→ Questions:
A) Recast the paragraph of the ScanNet notebook that begins "Memory-friendly tip" as a short bulleted list that keeps its main facts.
B) Carry on the ScanNet notebook from the point where it stops.

# ScanNet

This notebook lets you instantiate the **[ScanNet](http://www.scan-net.org/)** dataset from scratch and visualize **3D+2D room samples**.

Note that you will need **at least 1.2T** available for the SanNet raw dataset and **at least 64G** for the processed files at **5cm voxel resolution** and **320x240 image resolution**. 

The ScanNet dataset is composed of **rooms** of video acquisitions of indoor scenes. Thes video streams were used to produce a point cloud and images.

Each room is small enough to be loaded at once into a **64G RAM** memory. The `ScannetDatasetMM` class from `torch_points3d.datasets.segmentation.multimodal.scannet` deals with loading the room and part of the images of the associated video stream.

In [None]:
# Select you GPU
I_GPU = 0

In [None]:
# Uncomment to use autoreload
# %load_ext autoreload
# %autoreload 2

import os
import os.path as osp
import sys
import torch
import numpy as np
from time import time
from omegaconf import OmegaConf
start = time()
import warnings
warnings.filterwarnings('ignore')

torch.cuda.set_device(I_GPU)
DIR = os.path.dirname(os.getcwd())
ROOT = os.path.join(DIR, "..")
sys.path.insert(0, ROOT)
sys.path.insert(0, DIR)

from torch_points3d.utils.config import hydra_read
from torch_geometric.data import Data
from torch_points3d.core.multimodal.data import MMData
from torch_points3d.visualization.multimodal_data import visualize_mm_data
from torch_points3d.core.multimodal.image import SameSettingImageData, ImageData
from torch_points3d.datasets.segmentation.multimodal.scannet import ScannetDatasetMM

If `visualize_mm_data` does not throw any error but the visualization does not appear, you may need to change your plotly renderer below.

In [None]:
import plotly.io as pio

pio.renderers.default = 'jupyterlab'        # for local notebook
# pio.renderers.default = 'iframe_connected'  # for remote notebook. Other working (but seemingly slower) options are: 'sphinx_gallery' and 'iframe'

## Dataset creation

The following will instantiate the dataset. If the data is not found at `DATA_ROOT`, the folder structure will be created there and the raw dataset will be downloaded there. 

**Memory-friendly tip** : if you have already downloaded the dataset once and simply want to instantiate a new dataset with different preprocessing (*e.g* change 3D or 2D resolution, mapping parameterization, etc), I recommend you manually replicate the folder hierarchy of your already-existing dataset and create a symlink to its `raw/` directory to avoid downloading and storing (very) large files twice.

You will find the config file ruling the dataset creation at `conf/data/segmentation/multimodal/scannet-sparse.yaml`. You may edit this file or create new configs inheriting from this one using Hydra and create the associated dataset by modifying `dataset_config` accordingly in the following cell.

→ Dataset records:
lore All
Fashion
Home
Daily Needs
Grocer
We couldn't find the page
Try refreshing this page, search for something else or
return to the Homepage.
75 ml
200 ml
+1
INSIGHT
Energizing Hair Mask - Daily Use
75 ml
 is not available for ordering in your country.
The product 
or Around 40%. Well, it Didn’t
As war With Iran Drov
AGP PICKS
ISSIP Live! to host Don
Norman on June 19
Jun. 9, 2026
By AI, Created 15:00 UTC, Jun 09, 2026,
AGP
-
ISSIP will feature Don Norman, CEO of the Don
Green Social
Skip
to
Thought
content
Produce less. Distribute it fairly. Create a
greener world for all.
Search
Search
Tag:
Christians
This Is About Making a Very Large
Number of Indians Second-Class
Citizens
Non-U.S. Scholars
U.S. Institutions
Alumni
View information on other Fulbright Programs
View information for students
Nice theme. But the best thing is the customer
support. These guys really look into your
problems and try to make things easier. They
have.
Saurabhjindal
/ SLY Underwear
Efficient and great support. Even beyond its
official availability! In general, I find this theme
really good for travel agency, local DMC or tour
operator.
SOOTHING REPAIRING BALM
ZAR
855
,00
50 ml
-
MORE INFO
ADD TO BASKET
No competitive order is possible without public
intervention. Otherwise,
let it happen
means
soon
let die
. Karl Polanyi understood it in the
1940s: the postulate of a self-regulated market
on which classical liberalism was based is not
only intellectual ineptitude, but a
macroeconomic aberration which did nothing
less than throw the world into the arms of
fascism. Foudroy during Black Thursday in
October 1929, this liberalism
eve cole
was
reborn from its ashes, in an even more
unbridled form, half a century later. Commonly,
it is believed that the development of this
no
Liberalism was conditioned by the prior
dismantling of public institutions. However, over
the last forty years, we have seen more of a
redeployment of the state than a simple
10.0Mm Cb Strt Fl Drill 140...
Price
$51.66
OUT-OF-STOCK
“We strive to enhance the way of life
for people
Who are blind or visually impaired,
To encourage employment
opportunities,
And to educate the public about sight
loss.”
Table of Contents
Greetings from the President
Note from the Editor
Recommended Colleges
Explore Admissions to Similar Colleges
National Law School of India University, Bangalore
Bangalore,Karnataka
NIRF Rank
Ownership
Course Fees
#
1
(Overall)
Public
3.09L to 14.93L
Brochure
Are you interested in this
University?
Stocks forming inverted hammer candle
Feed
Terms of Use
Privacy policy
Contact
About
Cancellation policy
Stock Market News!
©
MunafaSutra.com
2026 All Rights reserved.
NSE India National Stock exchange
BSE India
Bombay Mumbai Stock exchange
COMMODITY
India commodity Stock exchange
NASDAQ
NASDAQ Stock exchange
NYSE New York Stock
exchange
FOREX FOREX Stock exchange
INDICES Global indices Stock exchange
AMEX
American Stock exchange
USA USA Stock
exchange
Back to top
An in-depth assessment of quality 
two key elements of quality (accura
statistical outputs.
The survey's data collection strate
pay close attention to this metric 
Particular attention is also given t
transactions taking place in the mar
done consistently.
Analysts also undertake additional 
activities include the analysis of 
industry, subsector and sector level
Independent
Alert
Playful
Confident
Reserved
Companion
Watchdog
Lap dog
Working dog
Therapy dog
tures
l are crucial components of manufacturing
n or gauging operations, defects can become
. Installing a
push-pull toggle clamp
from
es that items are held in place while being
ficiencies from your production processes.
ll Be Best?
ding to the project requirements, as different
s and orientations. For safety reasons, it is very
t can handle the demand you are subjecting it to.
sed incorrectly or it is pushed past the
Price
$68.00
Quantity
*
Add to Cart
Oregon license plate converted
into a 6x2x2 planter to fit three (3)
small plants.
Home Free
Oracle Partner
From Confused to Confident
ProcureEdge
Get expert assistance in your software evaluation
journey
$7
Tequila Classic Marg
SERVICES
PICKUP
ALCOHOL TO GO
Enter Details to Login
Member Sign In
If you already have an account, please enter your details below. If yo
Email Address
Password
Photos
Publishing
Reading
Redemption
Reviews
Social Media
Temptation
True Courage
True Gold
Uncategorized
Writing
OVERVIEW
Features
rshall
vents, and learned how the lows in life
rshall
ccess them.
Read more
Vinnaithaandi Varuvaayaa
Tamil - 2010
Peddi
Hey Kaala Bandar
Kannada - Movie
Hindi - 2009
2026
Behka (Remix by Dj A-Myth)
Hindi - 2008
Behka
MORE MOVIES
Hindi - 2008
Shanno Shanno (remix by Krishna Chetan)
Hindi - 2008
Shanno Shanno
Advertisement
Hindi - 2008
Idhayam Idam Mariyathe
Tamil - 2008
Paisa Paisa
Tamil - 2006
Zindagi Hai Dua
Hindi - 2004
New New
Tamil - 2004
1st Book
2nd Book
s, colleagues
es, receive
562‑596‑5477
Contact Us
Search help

→ Responses per task:
A)
- Use this when the dataset is already downloaded and you want a new dataset with different preprocessing, such as a changed 3D or 2D resolution or mapping parameterization.
- Manually replicate the folder hierarchy of the existing dataset.
- Create a symlink to its `raw/` directory.
- This avoids downloading and storing very large files twice.

B)
In [None]:
# Set your dataset root directory, where the data was/will be downloaded
DATA_ROOT = '/path/to/your/dataset/root/directory'

dataset_config = 'segmentation/multimodal/scannet-sparse'   
models_config = 'segmentation/multimodal/sparseconv3d'    # this does not really matter here, but is expected by hydra for config parsing
model_name = 'Res16UNet34-L4-early-ade20k-interpolate'    # this does not really matter here, but is expected by hydra for config parsing


overrides = [
    'task=segmentation',
    f'data={dataset_config}',
    f'models={models_config}',
    f'model_name={model_name}',
    f'data.dataroot={DATA_ROOT}',
]

cfg = hydra_read(overrides)
# print(OmegaConf.to_yaml(cfg))

The dataset will now be created based on the parsed configuration. I recommend having **at least 1.2T** available for the SanNet raw dataset and **at least 64G** for the processed files at **5cm voxel resolution** and **320x240 image resolution**. 

As long as you do not change core dataset parameters, preprocessing should only be performed once for your dataset. It may take some time, **mostly depending on the 3D and 2D resolutions** you choose to work with (the larger the slower).

In [None]:
# Dataset instantiation
start = time()
dataset = ScannetDatasetMM(cfg.data)
# print(dataset)
print(f"Time = {time() - start:0.1f} sec.")

To visualize the multimodal samples produced by the dataset, we need to remove some of the dataset transforms that affect points, images and mappings.

At training and evaluation time, these transforms are used for data augmentation, dynamic size batching (see our [paper](https://arxiv.org/submit/4264152)), etc...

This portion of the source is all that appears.